Stored data:

────────────────

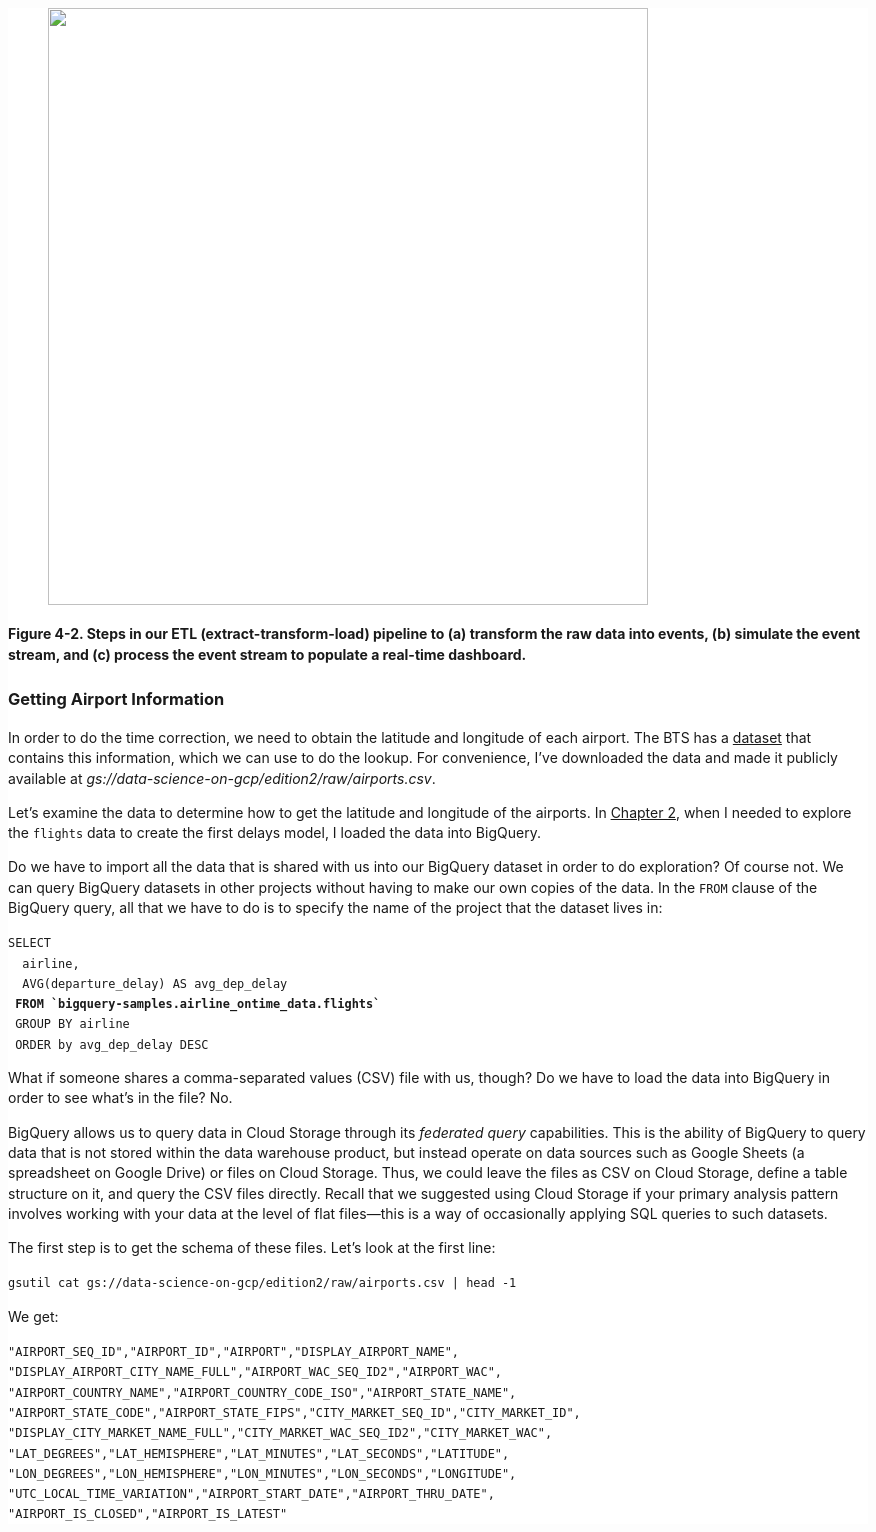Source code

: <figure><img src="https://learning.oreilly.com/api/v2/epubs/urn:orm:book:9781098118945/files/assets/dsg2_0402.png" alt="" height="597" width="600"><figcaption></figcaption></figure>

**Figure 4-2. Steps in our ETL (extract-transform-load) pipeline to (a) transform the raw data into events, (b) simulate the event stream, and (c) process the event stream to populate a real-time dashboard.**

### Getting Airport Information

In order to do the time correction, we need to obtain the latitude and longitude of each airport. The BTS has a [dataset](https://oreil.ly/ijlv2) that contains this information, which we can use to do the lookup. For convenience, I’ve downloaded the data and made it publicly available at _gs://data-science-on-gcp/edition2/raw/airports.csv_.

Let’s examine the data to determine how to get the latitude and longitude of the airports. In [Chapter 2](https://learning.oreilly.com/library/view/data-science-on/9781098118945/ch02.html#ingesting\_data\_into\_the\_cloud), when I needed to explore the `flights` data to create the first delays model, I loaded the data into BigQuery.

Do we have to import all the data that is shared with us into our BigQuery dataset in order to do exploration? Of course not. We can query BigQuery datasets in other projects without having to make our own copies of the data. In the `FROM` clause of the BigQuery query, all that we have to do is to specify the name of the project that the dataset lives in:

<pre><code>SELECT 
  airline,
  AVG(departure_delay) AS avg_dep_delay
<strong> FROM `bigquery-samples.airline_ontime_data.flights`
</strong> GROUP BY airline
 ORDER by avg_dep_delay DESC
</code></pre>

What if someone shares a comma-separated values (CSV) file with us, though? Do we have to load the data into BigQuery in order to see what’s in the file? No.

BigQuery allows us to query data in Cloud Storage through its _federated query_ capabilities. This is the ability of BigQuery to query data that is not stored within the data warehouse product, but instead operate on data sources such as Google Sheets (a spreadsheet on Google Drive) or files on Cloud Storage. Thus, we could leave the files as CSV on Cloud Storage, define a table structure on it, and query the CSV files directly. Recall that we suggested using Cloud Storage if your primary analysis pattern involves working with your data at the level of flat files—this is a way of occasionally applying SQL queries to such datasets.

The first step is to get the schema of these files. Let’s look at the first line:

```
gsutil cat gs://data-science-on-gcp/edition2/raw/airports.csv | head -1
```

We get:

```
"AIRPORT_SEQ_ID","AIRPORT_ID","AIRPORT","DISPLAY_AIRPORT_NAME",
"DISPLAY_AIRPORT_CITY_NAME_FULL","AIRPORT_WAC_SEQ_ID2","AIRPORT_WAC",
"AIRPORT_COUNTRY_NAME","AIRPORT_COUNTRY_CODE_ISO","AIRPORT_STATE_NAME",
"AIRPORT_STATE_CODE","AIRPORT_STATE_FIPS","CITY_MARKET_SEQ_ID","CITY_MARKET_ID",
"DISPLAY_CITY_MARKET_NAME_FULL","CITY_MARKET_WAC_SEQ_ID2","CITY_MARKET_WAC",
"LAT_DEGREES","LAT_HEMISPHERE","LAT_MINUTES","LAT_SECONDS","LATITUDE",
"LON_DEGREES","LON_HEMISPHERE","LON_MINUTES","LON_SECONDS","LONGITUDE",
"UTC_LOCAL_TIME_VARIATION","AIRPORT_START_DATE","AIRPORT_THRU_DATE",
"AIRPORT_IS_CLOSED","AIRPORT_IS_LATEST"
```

────────────────

INSTRUCTIONS FOR THE TASK: All records above must be copied exactly, though the pictures they hold are to be left out.

TASK SOLUTION:
Source code

: <figure><img src="https://learning.oreilly.com/api/v2/epubs/urn:orm:book:9781098118945/files/assets/dsg2_0402.png" alt="" height="597" width="600"><figcaption></figcaption></figure>

**Figure 4-2. Steps in our ETL (extract-transform-load) pipeline to (a) transform the raw data into events, (b) simulate the event stream, and (c) process the event stream to populate a real-time dashboard.**

### Getting Airport Information

In order to do the time correction, we need to obtain the latitude and longitude of each airport. The BTS has a [dataset](https://oreil.ly/ijlv2) that contains this information, which we can use to do the lookup. For convenience, I’ve downloaded the data and made it publicly available at _gs://data-science-on-gcp/edition2/raw/airports.csv_.

Let’s examine the data to determine how to get the latitude and longitude of the airports. In [Chapter 2](https://learning.oreilly.com/library/view/data-science-on/9781098118945/ch02.html#ingesting\_data\_into\_the\_cloud), when I needed to explore the `flights` data to create the first delays model, I loaded the data into BigQuery.

Do we have to import all the data that is shared with us into our BigQuery dataset in order to do exploration? Of course not. We can query BigQuery datasets in other projects without having to make our own copies of the data. In the `FROM` clause of the BigQuery query, all that we have to do is to specify the name of the project that the dataset lives in:

<pre><code>SELECT 
  airline,
  AVG(departure_delay) AS avg_dep_delay
<strong> FROM `bigquery-samples.airline_ontime_data.flights`
</strong> GROUP BY airline
 ORDER by avg_dep_delay DESC
</code></pre>

What if someone shares a comma-separated values (CSV) file with us, though? Do we have to load the data into BigQuery in order to see what’s in the file? No.

BigQuery allows us to query data in Cloud Storage through its _federated query_ capabilities. This is the ability of BigQuery to query data that is not stored within the data warehouse product, but instead operate on data sources such as Google Sheets (a spreadsheet on Google Drive) or files on Cloud Storage. Thus, we could leave the files as CSV on Cloud Storage, define a table structure on it, and query the CSV files directly. Recall that we suggested using Cloud Storage if your primary analysis pattern involves working with your data at the level of flat files—this is a way of occasionally applying SQL queries to such datasets.

The first step is to get the schema of these files. Let’s look at the first line:

```
gsutil cat gs://data-science-on-gcp/edition2/raw/airports.csv | head -1
```

We get:

```
"AIRPORT_SEQ_ID","AIRPORT_ID","AIRPORT","DISPLAY_AIRPORT_NAME",
"DISPLAY_AIRPORT_CITY_NAME_FULL","AIRPORT_WAC_SEQ_ID2","AIRPORT_WAC",
"AIRPORT_COUNTRY_NAME","AIRPORT_COUNTRY_CODE_ISO","AIRPORT_STATE_NAME",
"AIRPORT_STATE_CODE","AIRPORT_STATE_FIPS","CITY_MARKET_SEQ_ID","CITY_MARKET_ID",
"DISPLAY_CITY_MARKET_NAME_FULL","CITY_MARKET_WAC_SEQ_ID2","CITY_MARKET_WAC",
"LAT_DEGREES","LAT_HEMISPHERE","LAT_MINUTES","LAT_SECONDS","LATITUDE",
"LON_DEGREES","LON_HEMISPHERE","LON_MINUTES","LON_SECONDS","LONGITUDE",
"UTC_LOCAL_TIME_VARIATION","AIRPORT_START_DATE","AIRPORT_THRU_DATE",
"AIRPORT_IS_CLOSED","AIRPORT_IS_LATEST"
```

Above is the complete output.